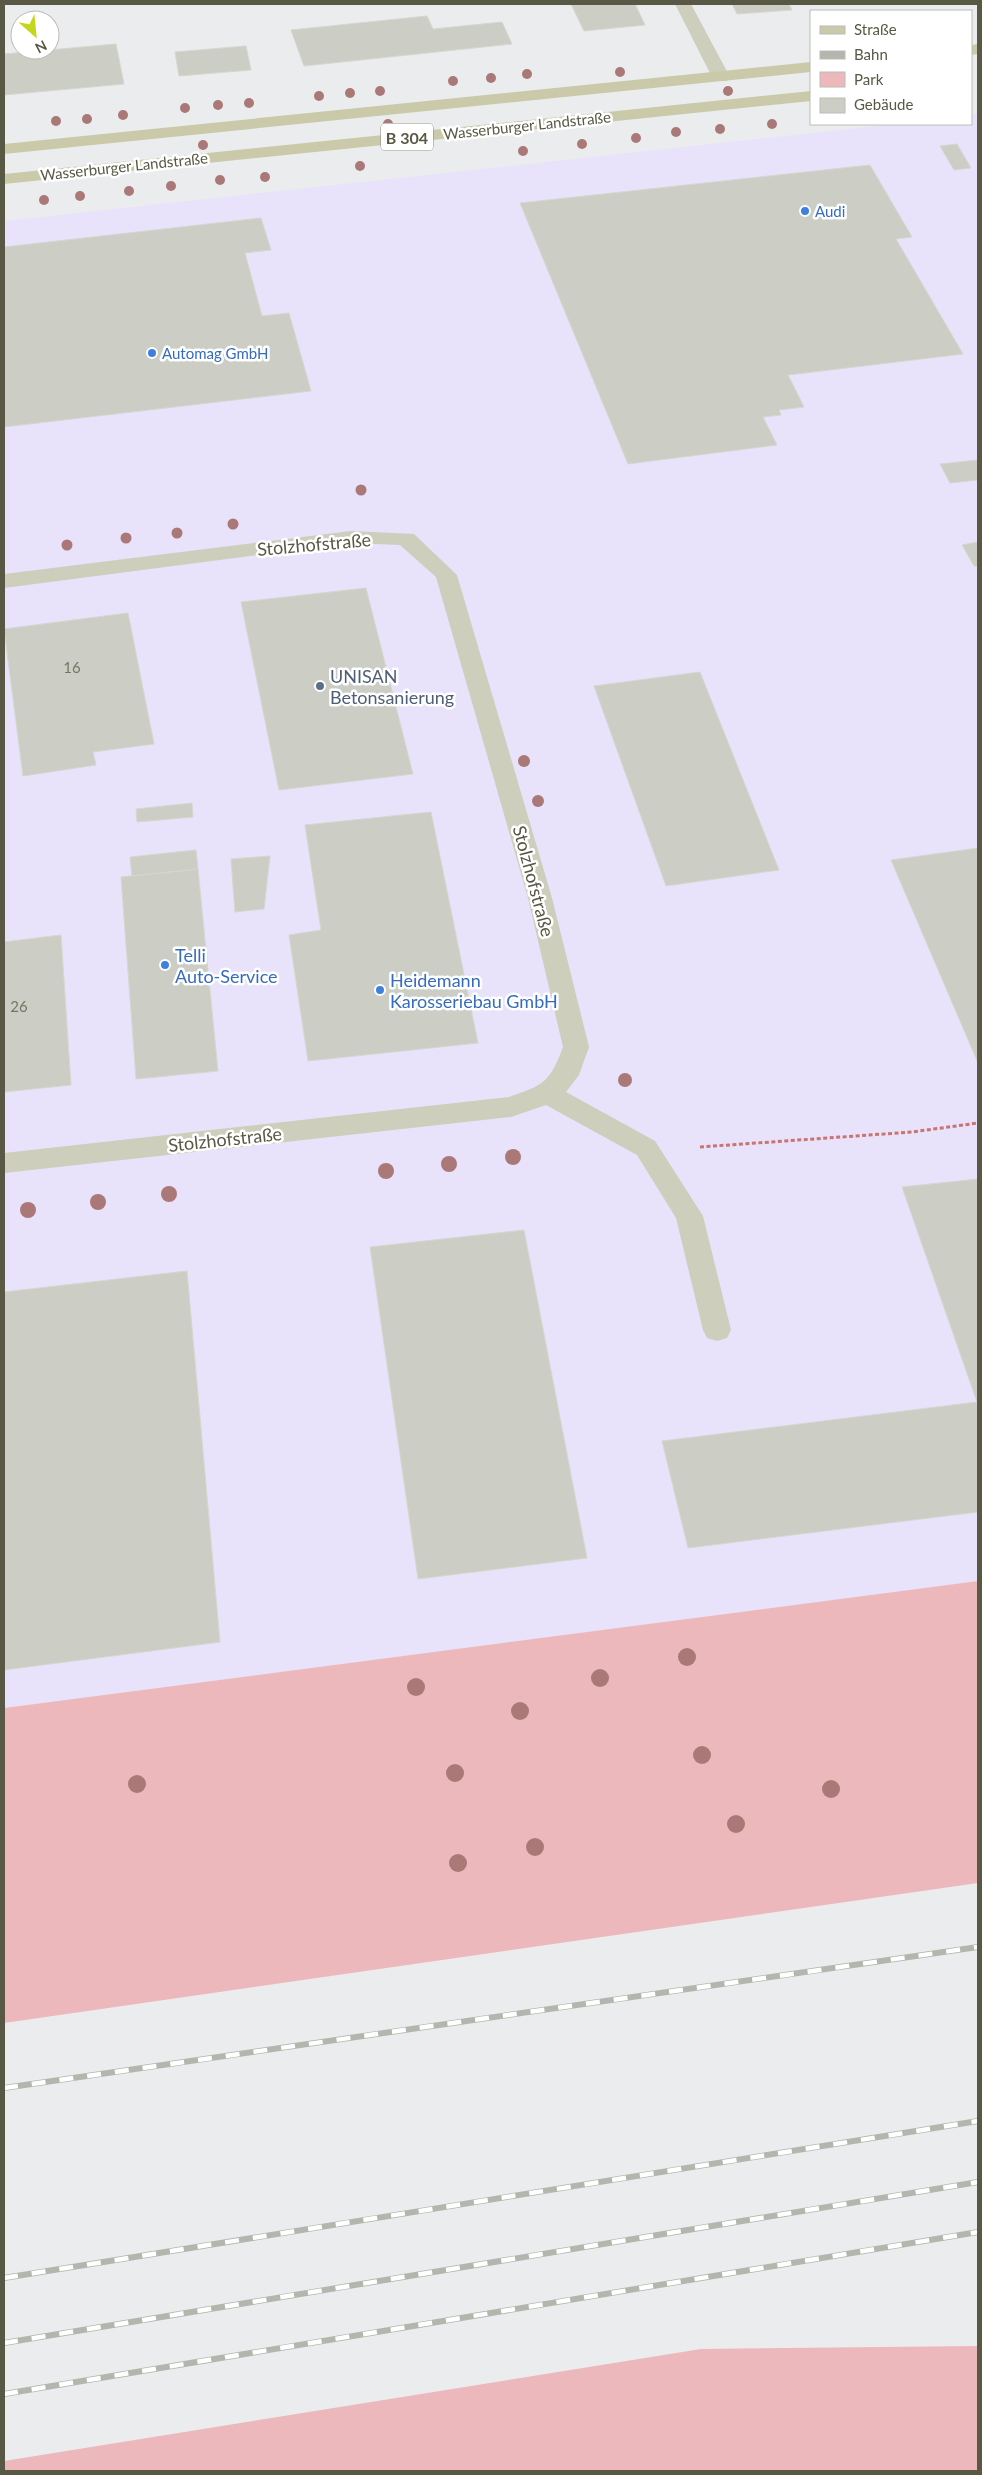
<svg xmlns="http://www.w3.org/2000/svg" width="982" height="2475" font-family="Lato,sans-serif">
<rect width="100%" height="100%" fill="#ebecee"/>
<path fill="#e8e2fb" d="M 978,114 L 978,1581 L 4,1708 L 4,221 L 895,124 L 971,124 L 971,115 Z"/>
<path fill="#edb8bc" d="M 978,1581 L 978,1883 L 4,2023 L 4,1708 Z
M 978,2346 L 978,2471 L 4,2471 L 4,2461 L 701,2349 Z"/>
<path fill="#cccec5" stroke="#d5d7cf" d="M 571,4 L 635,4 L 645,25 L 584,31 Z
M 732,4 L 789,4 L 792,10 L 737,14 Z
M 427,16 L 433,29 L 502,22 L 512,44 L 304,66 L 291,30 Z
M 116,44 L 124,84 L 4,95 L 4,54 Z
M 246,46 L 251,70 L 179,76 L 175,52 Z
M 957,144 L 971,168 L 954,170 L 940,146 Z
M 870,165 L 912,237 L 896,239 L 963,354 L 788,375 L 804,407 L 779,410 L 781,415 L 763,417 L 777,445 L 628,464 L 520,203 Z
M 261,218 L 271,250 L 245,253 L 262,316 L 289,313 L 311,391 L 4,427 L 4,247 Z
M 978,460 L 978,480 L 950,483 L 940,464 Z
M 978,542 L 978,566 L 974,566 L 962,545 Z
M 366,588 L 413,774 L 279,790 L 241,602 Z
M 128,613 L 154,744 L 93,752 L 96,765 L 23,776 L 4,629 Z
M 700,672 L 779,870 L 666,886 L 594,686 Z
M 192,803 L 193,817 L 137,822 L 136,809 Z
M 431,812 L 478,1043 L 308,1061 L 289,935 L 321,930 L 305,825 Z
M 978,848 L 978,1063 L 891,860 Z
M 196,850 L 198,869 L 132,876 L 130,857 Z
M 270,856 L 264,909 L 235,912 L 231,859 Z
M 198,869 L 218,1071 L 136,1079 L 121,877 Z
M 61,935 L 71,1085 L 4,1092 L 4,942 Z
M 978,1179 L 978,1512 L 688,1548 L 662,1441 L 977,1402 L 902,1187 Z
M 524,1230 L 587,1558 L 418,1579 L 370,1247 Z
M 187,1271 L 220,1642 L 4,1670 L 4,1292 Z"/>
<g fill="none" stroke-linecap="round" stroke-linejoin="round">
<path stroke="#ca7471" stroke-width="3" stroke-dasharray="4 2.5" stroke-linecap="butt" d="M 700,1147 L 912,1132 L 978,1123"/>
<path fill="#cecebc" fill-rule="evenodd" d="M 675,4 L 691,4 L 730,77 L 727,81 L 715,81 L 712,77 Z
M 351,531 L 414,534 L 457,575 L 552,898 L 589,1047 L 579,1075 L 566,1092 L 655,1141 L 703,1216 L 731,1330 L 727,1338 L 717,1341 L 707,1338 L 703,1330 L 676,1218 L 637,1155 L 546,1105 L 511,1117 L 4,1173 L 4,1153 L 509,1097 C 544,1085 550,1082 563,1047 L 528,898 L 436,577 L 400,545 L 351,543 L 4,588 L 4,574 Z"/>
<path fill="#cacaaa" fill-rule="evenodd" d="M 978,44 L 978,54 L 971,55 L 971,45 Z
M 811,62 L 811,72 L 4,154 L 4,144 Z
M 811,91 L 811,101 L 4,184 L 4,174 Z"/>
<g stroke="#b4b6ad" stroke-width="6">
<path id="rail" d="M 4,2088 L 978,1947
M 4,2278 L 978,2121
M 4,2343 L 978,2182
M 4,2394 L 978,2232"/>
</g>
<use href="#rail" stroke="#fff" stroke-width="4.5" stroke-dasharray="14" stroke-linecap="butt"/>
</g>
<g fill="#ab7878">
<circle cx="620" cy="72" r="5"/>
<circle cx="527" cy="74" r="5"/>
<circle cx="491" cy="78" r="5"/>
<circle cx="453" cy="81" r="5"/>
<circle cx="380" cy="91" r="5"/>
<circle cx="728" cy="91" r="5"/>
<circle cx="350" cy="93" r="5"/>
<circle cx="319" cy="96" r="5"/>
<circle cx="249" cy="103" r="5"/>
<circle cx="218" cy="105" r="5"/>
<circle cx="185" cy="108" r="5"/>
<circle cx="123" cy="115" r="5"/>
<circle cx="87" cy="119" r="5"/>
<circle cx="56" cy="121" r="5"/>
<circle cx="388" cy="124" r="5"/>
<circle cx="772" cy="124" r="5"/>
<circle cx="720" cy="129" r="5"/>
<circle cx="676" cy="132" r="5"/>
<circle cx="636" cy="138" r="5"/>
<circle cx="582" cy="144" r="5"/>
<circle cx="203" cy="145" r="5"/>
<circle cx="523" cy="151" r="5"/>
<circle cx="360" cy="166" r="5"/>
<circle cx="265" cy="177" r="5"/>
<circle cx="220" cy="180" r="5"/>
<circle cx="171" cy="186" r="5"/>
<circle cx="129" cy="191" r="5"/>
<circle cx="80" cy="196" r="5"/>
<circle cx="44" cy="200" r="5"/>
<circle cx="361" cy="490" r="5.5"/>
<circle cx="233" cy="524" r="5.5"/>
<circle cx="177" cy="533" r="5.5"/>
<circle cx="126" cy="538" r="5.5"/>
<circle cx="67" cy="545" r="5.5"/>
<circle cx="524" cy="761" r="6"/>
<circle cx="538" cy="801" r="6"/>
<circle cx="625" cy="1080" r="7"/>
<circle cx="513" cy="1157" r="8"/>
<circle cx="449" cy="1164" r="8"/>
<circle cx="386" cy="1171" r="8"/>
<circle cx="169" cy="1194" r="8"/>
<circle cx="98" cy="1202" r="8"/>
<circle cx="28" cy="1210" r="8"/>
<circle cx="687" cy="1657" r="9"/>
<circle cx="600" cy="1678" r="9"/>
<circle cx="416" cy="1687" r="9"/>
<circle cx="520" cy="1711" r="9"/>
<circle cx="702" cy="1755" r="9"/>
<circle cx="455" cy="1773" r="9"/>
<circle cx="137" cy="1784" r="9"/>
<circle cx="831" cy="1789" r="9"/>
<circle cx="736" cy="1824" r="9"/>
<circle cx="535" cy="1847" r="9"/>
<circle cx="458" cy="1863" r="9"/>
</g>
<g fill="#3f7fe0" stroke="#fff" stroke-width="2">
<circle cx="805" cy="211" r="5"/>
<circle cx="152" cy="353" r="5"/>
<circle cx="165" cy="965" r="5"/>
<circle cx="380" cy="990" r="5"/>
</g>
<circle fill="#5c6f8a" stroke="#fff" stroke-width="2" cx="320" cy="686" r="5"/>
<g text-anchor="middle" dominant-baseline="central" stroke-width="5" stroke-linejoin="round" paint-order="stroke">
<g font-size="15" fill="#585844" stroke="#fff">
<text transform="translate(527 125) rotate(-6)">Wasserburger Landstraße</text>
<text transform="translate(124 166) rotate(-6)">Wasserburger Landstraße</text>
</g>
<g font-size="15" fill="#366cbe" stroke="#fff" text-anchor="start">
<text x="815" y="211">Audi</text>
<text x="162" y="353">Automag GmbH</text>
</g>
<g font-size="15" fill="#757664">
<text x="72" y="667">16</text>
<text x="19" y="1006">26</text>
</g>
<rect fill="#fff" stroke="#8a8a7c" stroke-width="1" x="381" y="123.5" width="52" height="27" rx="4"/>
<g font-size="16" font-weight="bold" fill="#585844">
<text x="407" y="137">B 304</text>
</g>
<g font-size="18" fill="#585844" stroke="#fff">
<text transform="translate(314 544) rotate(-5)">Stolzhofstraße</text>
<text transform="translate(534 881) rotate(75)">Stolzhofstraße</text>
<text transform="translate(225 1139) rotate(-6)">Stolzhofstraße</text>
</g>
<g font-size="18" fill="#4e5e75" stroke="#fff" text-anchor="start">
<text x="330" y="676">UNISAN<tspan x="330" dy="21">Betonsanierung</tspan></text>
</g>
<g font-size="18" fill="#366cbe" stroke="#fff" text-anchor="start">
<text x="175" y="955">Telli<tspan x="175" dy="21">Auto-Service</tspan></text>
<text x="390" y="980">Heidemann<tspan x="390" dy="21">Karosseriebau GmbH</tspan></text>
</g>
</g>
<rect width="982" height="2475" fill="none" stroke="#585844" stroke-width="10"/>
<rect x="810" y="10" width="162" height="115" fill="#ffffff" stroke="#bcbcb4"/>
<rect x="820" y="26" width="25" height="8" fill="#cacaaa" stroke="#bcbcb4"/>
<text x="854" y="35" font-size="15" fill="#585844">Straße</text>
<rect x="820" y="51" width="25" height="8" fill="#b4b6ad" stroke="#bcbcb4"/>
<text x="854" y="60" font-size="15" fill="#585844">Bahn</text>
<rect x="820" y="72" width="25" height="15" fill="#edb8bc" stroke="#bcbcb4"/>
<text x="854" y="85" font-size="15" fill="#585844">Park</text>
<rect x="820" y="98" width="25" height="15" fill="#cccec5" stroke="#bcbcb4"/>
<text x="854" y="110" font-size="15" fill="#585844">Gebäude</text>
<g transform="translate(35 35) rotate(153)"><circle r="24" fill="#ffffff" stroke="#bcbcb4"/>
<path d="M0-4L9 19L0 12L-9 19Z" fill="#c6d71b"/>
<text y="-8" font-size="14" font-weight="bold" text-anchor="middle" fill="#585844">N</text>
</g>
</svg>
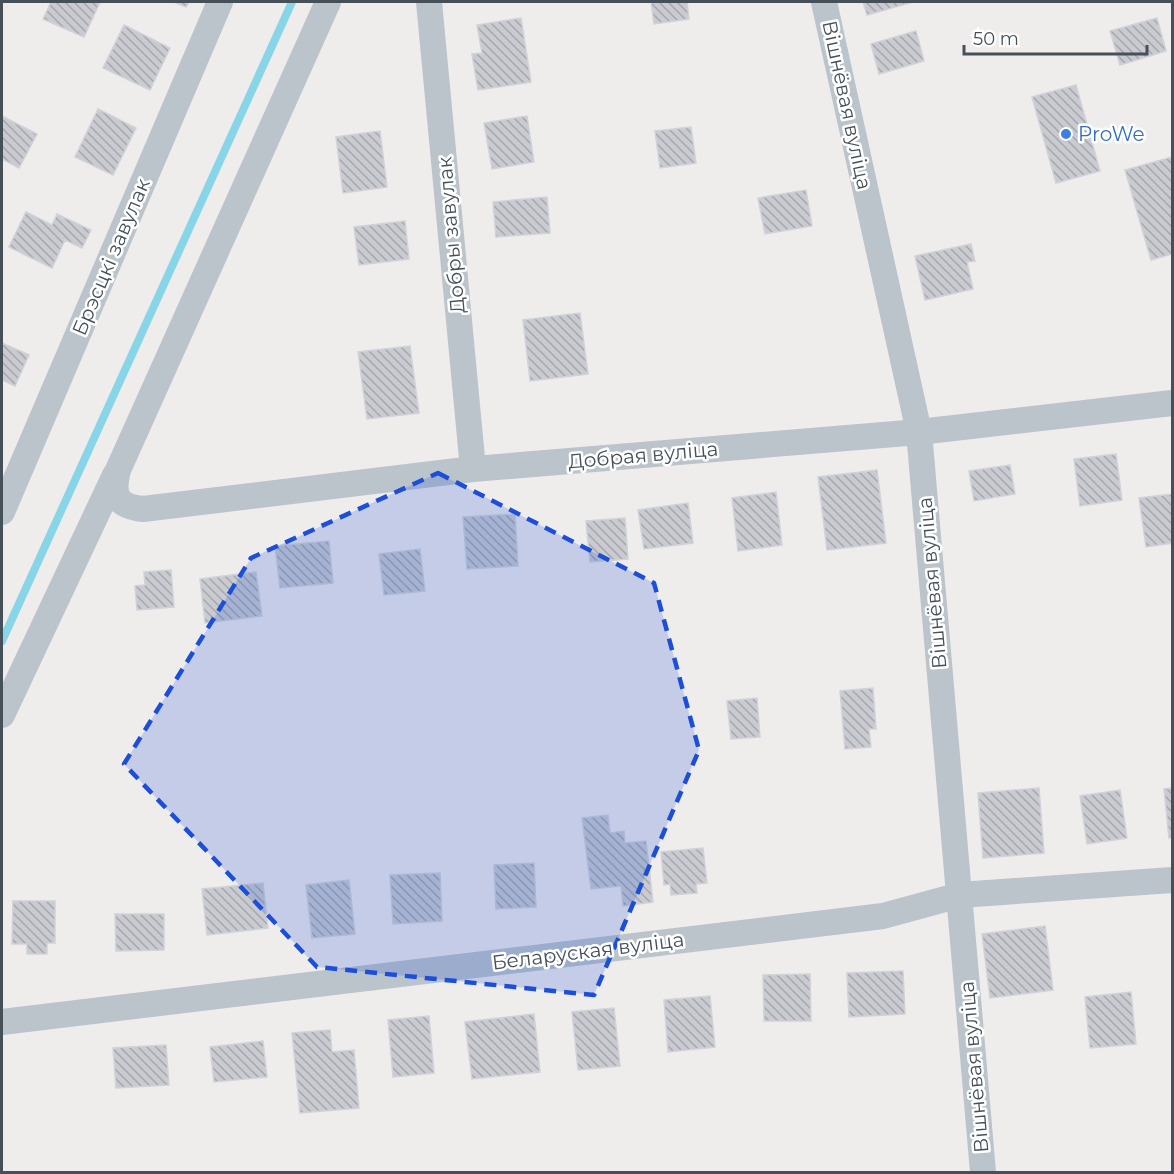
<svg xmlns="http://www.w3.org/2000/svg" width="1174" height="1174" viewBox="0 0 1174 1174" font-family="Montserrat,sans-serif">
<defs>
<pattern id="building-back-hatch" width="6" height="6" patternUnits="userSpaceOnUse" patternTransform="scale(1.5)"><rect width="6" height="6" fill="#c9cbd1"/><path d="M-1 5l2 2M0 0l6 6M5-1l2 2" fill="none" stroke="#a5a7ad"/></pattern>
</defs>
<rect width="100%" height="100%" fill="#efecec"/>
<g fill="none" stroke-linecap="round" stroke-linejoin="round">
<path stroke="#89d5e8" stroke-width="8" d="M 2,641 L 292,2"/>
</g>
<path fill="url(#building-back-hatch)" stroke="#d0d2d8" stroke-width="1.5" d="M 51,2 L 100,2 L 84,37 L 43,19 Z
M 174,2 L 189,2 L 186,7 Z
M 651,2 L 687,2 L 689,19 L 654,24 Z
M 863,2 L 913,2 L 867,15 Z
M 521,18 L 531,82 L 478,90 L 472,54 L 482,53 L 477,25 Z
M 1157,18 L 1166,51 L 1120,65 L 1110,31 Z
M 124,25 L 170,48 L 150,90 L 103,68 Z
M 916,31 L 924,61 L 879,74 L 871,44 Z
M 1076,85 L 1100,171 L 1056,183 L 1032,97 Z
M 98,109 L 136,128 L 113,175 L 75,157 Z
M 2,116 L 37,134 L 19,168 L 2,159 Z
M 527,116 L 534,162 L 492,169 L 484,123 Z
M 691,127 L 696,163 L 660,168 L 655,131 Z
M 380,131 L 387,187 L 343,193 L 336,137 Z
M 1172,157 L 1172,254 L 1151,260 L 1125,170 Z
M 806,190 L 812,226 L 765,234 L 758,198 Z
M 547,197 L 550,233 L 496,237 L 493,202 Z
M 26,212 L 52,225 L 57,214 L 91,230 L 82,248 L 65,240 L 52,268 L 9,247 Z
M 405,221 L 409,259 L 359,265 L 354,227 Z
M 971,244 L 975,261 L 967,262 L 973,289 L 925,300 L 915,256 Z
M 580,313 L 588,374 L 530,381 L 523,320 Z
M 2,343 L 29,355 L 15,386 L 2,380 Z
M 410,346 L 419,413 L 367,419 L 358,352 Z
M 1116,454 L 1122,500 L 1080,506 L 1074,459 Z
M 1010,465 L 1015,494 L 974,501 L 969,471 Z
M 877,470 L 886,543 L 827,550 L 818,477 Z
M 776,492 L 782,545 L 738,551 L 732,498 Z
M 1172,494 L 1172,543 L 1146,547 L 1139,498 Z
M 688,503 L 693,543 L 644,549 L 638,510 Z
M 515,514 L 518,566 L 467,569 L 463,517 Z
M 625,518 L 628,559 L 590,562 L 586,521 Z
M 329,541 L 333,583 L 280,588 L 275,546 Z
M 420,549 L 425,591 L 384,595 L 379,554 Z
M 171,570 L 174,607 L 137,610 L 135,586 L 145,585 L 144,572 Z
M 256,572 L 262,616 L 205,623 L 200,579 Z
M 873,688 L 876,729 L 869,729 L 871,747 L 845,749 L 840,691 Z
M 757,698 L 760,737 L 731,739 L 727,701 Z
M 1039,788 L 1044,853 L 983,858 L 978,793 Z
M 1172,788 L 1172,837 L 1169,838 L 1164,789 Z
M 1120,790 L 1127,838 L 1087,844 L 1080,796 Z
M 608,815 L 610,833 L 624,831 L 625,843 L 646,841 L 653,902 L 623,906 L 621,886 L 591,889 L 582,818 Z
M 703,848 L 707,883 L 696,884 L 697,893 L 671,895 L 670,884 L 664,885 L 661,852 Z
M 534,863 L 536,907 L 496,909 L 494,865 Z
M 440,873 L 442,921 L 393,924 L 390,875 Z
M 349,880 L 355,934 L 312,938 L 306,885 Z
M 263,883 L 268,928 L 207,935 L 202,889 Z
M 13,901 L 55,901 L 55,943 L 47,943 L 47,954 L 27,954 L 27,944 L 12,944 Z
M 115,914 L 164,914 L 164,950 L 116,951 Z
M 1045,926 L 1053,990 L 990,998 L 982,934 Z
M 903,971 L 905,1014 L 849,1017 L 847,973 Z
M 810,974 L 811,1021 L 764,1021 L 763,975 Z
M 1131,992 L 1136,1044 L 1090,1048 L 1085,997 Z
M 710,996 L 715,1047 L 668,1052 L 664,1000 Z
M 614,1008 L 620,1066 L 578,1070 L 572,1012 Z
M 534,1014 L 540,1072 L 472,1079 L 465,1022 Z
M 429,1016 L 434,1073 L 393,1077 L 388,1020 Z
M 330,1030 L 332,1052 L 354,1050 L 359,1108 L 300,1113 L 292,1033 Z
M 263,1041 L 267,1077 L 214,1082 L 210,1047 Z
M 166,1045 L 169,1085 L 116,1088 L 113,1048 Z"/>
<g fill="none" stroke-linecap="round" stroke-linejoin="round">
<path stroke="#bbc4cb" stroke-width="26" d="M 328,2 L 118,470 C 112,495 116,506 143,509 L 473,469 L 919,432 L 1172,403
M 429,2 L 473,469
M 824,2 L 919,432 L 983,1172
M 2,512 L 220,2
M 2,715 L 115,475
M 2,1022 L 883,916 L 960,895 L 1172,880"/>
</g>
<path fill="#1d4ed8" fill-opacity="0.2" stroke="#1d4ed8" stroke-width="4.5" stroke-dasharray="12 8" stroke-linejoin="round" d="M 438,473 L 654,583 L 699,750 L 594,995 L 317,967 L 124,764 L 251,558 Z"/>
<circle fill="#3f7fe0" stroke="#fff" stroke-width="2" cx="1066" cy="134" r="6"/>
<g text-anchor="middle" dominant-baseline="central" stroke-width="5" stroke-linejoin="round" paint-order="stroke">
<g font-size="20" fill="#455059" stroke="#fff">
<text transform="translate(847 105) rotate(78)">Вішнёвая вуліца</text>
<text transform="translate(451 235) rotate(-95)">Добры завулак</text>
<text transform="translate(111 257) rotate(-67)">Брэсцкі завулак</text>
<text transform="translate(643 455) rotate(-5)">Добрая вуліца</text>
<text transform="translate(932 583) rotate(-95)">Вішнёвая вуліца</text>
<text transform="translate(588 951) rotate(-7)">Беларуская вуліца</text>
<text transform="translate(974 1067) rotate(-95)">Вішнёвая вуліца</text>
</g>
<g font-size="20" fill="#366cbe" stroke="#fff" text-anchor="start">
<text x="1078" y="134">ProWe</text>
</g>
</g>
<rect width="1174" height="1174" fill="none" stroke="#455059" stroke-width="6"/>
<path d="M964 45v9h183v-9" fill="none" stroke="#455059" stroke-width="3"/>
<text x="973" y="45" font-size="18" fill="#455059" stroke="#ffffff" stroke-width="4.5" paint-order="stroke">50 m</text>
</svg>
******************************
**GOAL OF THE EXERCISE**
All that is wanted is an exact copy of the lines above from the one with "M 128,613 L" through the one with "4,2088 L 978,1947", with both ends included.

**OUTPUT OF THE EXERCISE**
M 128,613 L 154,744 L 93,752 L 96,765 L 23,776 L 4,629 Z
M 700,672 L 779,870 L 666,886 L 594,686 Z
M 192,803 L 193,817 L 137,822 L 136,809 Z
M 431,812 L 478,1043 L 308,1061 L 289,935 L 321,930 L 305,825 Z
M 978,848 L 978,1063 L 891,860 Z
M 196,850 L 198,869 L 132,876 L 130,857 Z
M 270,856 L 264,909 L 235,912 L 231,859 Z
M 198,869 L 218,1071 L 136,1079 L 121,877 Z
M 61,935 L 71,1085 L 4,1092 L 4,942 Z
M 978,1179 L 978,1512 L 688,1548 L 662,1441 L 977,1402 L 902,1187 Z
M 524,1230 L 587,1558 L 418,1579 L 370,1247 Z
M 187,1271 L 220,1642 L 4,1670 L 4,1292 Z"/>
<g fill="none" stroke-linecap="round" stroke-linejoin="round">
<path stroke="#ca7471" stroke-width="3" stroke-dasharray="4 2.5" stroke-linecap="butt" d="M 700,1147 L 912,1132 L 978,1123"/>
<path fill="#cecebc" fill-rule="evenodd" d="M 675,4 L 691,4 L 730,77 L 727,81 L 715,81 L 712,77 Z
M 351,531 L 414,534 L 457,575 L 552,898 L 589,1047 L 579,1075 L 566,1092 L 655,1141 L 703,1216 L 731,1330 L 727,1338 L 717,1341 L 707,1338 L 703,1330 L 676,1218 L 637,1155 L 546,1105 L 511,1117 L 4,1173 L 4,1153 L 509,1097 C 544,1085 550,1082 563,1047 L 528,898 L 436,577 L 400,545 L 351,543 L 4,588 L 4,574 Z"/>
<path fill="#cacaaa" fill-rule="evenodd" d="M 978,44 L 978,54 L 971,55 L 971,45 Z
M 811,62 L 811,72 L 4,154 L 4,144 Z
M 811,91 L 811,101 L 4,184 L 4,174 Z"/>
<g stroke="#b4b6ad" stroke-width="6">
<path id="rail" d="M 4,2088 L 978,1947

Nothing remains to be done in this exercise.